▸ What needs to be done: Write out verbatim every line from the one holding "[147, 122, 219, 176]" through the one holding "A: Yes, the glasses are on", with both of those lines included.

▸ Input data:
_____

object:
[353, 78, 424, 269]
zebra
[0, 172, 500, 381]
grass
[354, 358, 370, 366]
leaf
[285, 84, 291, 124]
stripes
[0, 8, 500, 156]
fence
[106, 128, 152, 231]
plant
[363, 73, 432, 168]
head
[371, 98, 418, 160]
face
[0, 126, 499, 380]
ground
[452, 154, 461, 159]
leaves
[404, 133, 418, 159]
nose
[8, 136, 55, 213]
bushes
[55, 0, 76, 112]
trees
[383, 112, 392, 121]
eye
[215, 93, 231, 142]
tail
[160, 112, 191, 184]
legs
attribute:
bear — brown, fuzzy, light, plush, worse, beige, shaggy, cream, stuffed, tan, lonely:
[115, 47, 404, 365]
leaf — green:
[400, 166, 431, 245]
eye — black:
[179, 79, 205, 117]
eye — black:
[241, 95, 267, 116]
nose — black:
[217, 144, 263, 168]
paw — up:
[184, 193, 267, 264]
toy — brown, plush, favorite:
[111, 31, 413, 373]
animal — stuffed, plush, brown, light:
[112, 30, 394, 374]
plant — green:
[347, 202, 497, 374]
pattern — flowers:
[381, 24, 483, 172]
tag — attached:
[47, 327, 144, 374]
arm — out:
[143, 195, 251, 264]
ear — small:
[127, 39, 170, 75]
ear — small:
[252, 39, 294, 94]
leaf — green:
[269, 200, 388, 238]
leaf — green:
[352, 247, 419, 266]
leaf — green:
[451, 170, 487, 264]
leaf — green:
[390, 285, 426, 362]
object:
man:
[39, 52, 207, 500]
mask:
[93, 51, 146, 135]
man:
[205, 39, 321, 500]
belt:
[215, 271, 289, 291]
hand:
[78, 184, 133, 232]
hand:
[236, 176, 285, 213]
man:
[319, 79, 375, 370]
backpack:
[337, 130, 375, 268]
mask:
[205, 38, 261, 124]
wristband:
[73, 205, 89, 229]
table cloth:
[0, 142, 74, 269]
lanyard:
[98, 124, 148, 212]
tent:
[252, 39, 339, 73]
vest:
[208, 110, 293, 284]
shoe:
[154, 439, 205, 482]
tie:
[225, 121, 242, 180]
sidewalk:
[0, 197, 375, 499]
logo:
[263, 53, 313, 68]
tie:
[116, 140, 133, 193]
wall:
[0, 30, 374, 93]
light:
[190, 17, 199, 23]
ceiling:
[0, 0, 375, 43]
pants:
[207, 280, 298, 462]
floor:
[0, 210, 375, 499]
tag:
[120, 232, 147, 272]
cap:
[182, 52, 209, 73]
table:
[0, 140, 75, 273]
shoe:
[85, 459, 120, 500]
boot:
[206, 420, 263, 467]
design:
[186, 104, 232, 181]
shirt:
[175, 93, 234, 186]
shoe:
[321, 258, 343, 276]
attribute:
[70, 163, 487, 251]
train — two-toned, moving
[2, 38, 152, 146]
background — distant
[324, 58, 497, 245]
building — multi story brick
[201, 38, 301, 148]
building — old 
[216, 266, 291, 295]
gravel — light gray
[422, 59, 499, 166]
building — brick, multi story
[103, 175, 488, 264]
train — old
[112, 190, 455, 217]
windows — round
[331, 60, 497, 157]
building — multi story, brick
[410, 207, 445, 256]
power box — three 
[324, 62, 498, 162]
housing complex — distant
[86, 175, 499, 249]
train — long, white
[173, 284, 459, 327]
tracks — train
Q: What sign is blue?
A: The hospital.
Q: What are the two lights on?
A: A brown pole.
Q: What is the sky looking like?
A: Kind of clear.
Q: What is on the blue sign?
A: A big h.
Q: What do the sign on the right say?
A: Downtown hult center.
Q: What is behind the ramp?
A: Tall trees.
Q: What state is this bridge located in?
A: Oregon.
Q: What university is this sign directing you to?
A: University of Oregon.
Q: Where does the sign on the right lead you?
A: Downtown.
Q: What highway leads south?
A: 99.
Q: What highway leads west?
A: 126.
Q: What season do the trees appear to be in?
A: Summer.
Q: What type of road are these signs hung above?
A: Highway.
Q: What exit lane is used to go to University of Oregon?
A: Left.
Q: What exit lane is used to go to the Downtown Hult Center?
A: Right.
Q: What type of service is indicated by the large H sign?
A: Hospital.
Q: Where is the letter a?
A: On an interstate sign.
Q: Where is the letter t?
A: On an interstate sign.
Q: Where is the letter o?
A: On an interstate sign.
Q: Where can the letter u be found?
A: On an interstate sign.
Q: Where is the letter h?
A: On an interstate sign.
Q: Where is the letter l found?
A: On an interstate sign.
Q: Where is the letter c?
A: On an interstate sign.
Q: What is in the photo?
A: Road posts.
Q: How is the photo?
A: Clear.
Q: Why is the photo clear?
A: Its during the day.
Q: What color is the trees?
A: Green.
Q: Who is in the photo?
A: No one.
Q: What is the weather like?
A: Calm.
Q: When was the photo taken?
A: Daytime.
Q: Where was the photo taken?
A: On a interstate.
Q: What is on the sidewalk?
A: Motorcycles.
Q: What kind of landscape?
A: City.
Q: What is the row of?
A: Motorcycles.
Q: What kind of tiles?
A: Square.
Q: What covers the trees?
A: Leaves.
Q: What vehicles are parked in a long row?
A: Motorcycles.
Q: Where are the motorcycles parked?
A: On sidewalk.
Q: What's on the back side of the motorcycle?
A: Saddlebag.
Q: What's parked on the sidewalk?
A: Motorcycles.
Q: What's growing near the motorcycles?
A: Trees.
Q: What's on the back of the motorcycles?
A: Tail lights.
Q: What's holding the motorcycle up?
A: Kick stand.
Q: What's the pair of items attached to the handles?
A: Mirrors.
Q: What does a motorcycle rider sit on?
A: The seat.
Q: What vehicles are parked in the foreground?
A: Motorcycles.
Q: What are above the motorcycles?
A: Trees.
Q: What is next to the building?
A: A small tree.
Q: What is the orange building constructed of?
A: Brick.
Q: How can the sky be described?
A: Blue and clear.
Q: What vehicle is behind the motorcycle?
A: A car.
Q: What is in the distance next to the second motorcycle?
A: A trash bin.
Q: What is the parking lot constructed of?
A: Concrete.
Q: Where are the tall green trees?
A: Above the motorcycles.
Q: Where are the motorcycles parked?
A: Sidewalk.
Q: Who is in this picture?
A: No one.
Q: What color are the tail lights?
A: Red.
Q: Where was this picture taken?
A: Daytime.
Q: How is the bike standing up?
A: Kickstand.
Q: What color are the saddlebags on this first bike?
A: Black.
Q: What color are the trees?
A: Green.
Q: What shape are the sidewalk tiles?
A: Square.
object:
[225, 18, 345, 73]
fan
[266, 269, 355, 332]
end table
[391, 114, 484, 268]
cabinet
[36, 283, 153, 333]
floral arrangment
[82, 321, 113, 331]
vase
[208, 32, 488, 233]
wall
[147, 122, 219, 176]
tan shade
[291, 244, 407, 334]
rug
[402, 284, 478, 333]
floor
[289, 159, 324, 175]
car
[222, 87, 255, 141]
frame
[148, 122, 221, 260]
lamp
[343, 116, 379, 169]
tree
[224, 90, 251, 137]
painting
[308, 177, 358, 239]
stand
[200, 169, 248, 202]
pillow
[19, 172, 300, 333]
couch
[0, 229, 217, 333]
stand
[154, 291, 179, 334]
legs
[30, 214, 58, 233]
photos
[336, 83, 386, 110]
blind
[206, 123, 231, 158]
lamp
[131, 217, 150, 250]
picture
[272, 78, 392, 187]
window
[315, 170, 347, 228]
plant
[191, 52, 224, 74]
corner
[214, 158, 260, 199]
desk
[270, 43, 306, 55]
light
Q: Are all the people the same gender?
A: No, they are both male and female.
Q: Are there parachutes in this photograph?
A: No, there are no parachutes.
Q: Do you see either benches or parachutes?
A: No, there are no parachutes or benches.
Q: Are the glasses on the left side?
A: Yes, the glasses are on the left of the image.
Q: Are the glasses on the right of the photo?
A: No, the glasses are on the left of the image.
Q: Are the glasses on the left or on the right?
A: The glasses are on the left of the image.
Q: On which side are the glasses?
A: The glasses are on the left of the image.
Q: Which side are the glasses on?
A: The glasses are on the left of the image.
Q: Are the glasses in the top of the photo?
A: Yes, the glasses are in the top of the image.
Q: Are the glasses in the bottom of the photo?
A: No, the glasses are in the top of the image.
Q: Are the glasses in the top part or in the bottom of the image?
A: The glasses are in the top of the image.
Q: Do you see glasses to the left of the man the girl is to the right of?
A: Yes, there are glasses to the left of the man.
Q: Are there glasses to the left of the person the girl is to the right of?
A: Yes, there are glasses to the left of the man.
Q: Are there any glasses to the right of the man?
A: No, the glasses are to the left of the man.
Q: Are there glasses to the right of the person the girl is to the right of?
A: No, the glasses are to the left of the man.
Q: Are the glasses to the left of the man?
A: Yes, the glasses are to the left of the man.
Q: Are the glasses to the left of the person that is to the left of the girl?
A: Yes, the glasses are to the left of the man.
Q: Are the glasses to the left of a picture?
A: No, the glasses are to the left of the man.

_____

▸ Answer below:
[147, 122, 219, 176]
tan shade
[291, 244, 407, 334]
rug
[402, 284, 478, 333]
floor
[289, 159, 324, 175]
car
[222, 87, 255, 141]
frame
[148, 122, 221, 260]
lamp
[343, 116, 379, 169]
tree
[224, 90, 251, 137]
painting
[308, 177, 358, 239]
stand
[200, 169, 248, 202]
pillow
[19, 172, 300, 333]
couch
[0, 229, 217, 333]
stand
[154, 291, 179, 334]
legs
[30, 214, 58, 233]
photos
[336, 83, 386, 110]
blind
[206, 123, 231, 158]
lamp
[131, 217, 150, 250]
picture
[272, 78, 392, 187]
window
[315, 170, 347, 228]
plant
[191, 52, 224, 74]
corner
[214, 158, 260, 199]
desk
[270, 43, 306, 55]
light
Q: Are all the people the same gender?
A: No, they are both male and female.
Q: Are there parachutes in this photograph?
A: No, there are no parachutes.
Q: Do you see either benches or parachutes?
A: No, there are no parachutes or benches.
Q: Are the glasses on the left side?
A: Yes, the glasses are on the left of the image.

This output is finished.